Ariati juga menegaskan bahwa momentum Milad ke-95 ini menjadi forum strategis konsolidasi gerakan dalam wujud dakwah kultural. Melalui tema “Srikandi Penjaga Arah Kebijakan”, kader Nasyiatul Aisyiyah diharapkan hadir sebagai figur perempuan yang beriman, berilmu, dan berdaya, serta berkomitmen mengawal nilai-nilai Islam berkemajuan di tengah ketidakpastian zaman.

“Nasyiatul Aisyiyah meyakini bahwa perempuan muda hari ini tidak hanya perlu hadir dalam ruang-ruang domestik, tetapi juga aktif mengambil peran dalam diplomasi budaya, pertukaran gagasan global, serta penguatan nilai-nilai kemanusiaan,” tambahnya.

Tidak hanya menghadirkan pertunjukan budaya, Milad ke-95 Nasyiatul Aisyiyah juga akan diramaikan dengan seminar internasional yang mengangkat isu lingkungan. Seminar tersebut akan menghadirkan berbagai tokoh nasional maupun internasional, mulai dari peneliti dan pembicara dari Amerika Serikat dan Singapura hingga perwakilan kementerian, DPD RI, dan BRIN.

Ketua Pelaksana, Uswatun Hasanah, menyampaikan bahwa seminar internasional ini menjadi ruang kolaborasi untuk mempertemukan berbagai perspektif dalam merespons tantangan lingkungan global.

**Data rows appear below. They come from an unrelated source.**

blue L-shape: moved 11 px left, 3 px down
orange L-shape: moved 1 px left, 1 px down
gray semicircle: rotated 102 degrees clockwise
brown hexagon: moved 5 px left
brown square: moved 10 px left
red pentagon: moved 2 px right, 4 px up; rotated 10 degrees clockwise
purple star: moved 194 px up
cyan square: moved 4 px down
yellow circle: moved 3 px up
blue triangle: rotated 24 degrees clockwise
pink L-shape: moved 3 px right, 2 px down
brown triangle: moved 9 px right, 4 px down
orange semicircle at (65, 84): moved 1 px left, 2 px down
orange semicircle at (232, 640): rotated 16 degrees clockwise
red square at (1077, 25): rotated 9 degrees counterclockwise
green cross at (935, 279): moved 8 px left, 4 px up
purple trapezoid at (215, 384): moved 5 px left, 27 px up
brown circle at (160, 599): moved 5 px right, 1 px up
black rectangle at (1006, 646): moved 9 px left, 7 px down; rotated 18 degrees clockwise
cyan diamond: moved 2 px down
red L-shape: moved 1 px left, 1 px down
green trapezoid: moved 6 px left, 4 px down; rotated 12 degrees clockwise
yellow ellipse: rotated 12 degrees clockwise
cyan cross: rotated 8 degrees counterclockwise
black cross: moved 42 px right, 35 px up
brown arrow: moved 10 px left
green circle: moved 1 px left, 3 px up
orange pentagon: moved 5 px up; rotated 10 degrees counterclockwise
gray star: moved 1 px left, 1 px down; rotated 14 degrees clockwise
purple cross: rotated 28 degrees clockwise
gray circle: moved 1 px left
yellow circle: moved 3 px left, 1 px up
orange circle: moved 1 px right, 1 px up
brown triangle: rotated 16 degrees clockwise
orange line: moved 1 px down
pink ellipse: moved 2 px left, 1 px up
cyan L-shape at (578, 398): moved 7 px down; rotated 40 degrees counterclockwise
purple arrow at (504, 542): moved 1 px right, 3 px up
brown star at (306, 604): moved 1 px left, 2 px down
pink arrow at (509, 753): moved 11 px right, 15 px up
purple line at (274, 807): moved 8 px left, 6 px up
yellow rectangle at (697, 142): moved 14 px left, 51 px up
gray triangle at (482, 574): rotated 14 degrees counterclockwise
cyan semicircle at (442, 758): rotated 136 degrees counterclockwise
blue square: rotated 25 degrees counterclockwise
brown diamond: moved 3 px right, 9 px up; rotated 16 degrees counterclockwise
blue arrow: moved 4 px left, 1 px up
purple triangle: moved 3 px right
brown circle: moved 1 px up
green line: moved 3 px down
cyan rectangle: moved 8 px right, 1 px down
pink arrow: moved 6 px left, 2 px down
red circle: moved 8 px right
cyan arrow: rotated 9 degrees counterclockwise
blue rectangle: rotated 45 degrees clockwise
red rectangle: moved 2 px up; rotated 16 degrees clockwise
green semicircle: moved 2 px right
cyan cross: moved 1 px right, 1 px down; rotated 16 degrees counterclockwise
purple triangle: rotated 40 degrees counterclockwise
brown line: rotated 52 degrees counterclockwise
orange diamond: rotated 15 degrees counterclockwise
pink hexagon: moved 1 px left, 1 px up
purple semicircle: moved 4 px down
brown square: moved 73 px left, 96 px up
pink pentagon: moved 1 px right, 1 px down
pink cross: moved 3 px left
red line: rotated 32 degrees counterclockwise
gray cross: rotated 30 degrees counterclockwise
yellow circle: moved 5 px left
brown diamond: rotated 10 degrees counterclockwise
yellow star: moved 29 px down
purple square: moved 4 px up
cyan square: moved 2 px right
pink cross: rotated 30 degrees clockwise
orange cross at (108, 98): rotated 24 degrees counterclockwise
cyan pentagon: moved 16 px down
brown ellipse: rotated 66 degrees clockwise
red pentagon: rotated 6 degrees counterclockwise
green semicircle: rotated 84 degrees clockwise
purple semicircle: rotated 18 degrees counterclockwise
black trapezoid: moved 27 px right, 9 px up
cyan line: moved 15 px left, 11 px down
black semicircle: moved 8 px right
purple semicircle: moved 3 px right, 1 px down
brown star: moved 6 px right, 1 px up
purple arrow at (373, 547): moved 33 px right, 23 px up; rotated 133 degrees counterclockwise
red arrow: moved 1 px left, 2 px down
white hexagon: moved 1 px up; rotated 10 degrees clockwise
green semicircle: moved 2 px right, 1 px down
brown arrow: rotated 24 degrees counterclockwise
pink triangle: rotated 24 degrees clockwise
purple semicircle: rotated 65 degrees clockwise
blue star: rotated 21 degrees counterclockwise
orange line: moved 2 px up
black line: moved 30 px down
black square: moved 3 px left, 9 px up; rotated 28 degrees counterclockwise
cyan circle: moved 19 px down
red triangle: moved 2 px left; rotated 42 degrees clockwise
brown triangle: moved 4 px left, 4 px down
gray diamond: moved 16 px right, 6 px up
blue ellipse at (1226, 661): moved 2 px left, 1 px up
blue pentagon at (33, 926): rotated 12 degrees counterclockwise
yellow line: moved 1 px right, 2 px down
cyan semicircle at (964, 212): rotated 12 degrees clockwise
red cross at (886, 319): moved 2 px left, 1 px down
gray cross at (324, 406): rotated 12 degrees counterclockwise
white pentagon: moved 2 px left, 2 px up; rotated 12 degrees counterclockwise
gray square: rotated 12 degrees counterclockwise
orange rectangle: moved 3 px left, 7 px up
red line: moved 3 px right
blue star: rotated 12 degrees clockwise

“Melalui seminar internasional ini, kami ingin menghadirkan ruang dialog yang mempertemukan perspektif global, nilai-nilai budaya, dan gerakan perempuan dalam merespons krisis lingkungan secara bersama-sama,” tuturnya.

Sejalan dengan hal tersebut, pagelaran wayang perempuan dan seminar internasional ini diharapkan menjadi ruang penting untuk mempertemukan budaya, pengetahuan, dan gerakan perempuan dalam satu semangat yang sama, yakni membangun peradaban yang inklusif, berkeadaban, dan berkemajuan.